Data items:
- Opening Delimiter -

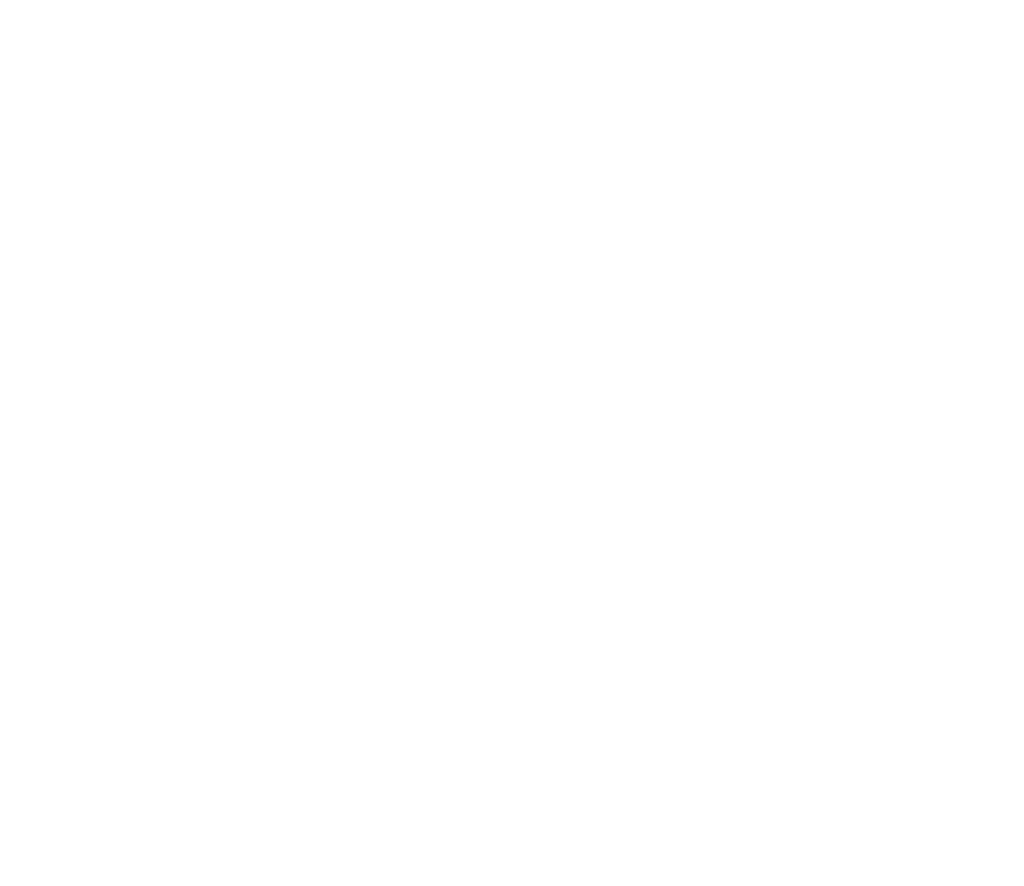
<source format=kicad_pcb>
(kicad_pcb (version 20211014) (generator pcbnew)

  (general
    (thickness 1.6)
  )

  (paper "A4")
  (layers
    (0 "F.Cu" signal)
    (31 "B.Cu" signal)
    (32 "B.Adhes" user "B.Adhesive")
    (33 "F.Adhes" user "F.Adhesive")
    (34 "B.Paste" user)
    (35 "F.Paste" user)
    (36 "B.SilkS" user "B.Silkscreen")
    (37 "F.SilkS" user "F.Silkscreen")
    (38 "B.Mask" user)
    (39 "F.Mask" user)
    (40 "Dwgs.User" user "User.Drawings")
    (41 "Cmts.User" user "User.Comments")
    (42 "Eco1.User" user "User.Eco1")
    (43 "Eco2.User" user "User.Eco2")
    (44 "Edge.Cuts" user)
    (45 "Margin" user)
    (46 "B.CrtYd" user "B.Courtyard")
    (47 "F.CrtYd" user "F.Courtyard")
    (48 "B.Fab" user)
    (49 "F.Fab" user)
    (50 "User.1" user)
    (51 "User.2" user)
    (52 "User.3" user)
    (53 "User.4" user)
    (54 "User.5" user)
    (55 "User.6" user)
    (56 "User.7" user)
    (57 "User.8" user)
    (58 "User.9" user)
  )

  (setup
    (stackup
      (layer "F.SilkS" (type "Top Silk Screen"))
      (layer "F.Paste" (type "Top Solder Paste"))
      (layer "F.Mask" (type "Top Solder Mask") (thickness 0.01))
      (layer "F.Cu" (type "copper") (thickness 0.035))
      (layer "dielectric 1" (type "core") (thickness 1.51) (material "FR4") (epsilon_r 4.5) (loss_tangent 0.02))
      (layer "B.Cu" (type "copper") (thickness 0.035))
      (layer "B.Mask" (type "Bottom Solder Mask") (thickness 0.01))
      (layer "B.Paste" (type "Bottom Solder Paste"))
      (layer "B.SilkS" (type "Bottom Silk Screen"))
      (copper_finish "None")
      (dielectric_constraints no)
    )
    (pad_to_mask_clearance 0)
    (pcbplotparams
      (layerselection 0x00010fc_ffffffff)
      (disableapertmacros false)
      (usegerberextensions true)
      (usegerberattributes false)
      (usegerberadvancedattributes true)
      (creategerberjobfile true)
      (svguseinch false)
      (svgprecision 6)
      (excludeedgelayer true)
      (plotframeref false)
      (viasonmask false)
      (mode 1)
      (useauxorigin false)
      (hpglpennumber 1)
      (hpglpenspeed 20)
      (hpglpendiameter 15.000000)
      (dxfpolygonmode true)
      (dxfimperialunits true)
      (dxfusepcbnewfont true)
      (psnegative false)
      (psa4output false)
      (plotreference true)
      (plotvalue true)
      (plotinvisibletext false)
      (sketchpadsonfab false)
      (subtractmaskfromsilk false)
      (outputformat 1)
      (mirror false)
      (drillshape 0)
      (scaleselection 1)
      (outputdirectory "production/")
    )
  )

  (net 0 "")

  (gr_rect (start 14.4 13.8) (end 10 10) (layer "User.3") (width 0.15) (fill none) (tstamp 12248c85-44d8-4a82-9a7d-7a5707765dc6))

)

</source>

- Closing Delimiter -
- Opening Delimiter -

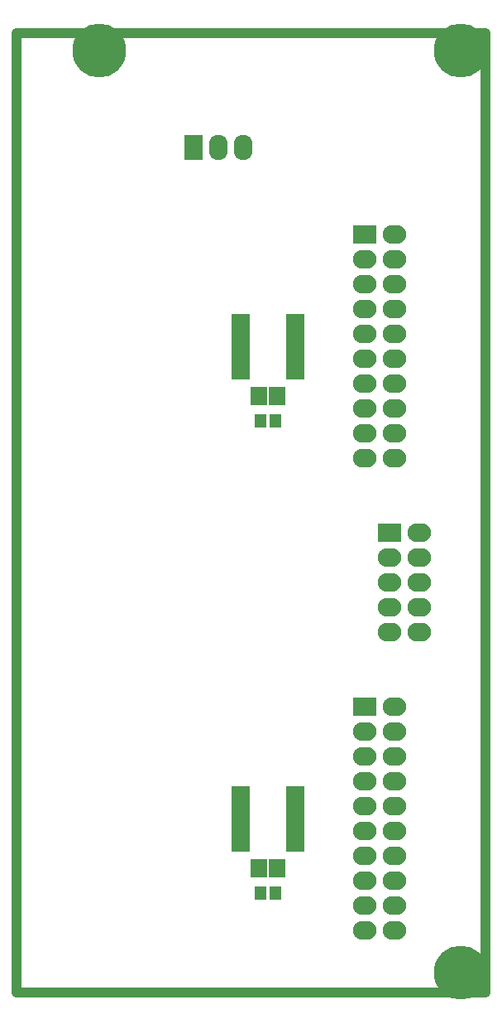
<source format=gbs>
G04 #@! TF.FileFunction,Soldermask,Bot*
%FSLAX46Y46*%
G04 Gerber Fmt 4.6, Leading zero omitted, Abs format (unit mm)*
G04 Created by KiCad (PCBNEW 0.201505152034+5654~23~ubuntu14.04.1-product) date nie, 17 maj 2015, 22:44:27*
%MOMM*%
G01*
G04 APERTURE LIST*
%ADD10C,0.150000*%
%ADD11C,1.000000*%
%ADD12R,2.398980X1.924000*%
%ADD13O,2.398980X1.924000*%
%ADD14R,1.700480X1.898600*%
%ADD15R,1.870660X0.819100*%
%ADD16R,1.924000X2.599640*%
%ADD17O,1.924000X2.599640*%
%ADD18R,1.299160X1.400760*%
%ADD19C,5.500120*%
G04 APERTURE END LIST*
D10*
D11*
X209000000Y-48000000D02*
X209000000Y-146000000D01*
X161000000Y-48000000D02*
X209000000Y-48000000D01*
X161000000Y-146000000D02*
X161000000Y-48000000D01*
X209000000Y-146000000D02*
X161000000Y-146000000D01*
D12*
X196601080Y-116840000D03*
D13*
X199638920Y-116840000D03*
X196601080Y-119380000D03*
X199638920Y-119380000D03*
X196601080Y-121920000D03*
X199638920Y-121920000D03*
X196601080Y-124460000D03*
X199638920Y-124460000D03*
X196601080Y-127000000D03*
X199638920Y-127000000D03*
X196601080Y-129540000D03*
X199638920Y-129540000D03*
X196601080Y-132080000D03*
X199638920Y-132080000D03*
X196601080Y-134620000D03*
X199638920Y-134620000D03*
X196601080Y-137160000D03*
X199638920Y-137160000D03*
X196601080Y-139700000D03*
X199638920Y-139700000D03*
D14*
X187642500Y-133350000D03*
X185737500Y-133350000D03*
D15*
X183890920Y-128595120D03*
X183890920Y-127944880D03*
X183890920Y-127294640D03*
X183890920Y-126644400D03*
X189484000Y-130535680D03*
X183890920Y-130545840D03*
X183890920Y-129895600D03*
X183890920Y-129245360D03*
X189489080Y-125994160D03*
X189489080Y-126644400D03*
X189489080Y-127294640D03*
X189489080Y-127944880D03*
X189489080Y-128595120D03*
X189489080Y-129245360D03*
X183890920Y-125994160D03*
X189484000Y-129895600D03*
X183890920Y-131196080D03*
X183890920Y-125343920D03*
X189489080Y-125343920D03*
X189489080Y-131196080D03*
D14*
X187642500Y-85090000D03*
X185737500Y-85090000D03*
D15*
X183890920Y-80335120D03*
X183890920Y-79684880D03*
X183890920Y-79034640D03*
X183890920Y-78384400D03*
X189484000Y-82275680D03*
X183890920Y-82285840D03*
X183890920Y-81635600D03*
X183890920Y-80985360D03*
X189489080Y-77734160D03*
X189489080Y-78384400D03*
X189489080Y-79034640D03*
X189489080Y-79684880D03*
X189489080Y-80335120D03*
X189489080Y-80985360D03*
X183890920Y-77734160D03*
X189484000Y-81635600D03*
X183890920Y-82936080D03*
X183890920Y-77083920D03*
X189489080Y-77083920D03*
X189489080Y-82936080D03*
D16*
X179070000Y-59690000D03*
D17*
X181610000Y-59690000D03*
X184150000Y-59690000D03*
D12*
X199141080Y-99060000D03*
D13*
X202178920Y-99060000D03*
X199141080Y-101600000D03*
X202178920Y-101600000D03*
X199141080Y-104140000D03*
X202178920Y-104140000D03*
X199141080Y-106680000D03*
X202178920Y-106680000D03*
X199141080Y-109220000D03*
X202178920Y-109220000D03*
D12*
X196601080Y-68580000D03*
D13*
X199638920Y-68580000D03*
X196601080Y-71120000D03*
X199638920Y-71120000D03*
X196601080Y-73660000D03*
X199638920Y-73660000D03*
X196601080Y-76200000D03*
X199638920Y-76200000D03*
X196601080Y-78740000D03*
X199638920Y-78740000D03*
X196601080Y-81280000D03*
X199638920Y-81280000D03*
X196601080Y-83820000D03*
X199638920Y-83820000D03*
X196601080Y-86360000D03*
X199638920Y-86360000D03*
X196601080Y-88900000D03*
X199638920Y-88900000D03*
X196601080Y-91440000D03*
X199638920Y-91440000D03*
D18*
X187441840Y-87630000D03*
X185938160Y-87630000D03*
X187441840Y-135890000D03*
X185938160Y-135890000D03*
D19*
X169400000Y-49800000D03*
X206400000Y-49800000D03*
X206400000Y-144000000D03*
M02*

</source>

- Closing Delimiter -

[About this exercise] Above are the records. Print exactly, and only, the lines from the line with "G04 Gerber Fmt" to the line with "X199638920Y-116840000D03*", both inclusive.

[Answer section]
G04 Gerber Fmt 4.6, Leading zero omitted, Abs format (unit mm)*
G04 Created by KiCad (PCBNEW 0.201505152034+5654~23~ubuntu14.04.1-product) date nie, 17 maj 2015, 22:44:27*
%MOMM*%
G01*
G04 APERTURE LIST*
%ADD10C,0.150000*%
%ADD11C,1.000000*%
%ADD12R,2.398980X1.924000*%
%ADD13O,2.398980X1.924000*%
%ADD14R,1.700480X1.898600*%
%ADD15R,1.870660X0.819100*%
%ADD16R,1.924000X2.599640*%
%ADD17O,1.924000X2.599640*%
%ADD18R,1.299160X1.400760*%
%ADD19C,5.500120*%
G04 APERTURE END LIST*
D10*
D11*
X209000000Y-48000000D02*
X209000000Y-146000000D01*
X161000000Y-48000000D02*
X209000000Y-48000000D01*
X161000000Y-146000000D02*
X161000000Y-48000000D01*
X209000000Y-146000000D02*
X161000000Y-146000000D01*
D12*
X196601080Y-116840000D03*
D13*
X199638920Y-116840000D03*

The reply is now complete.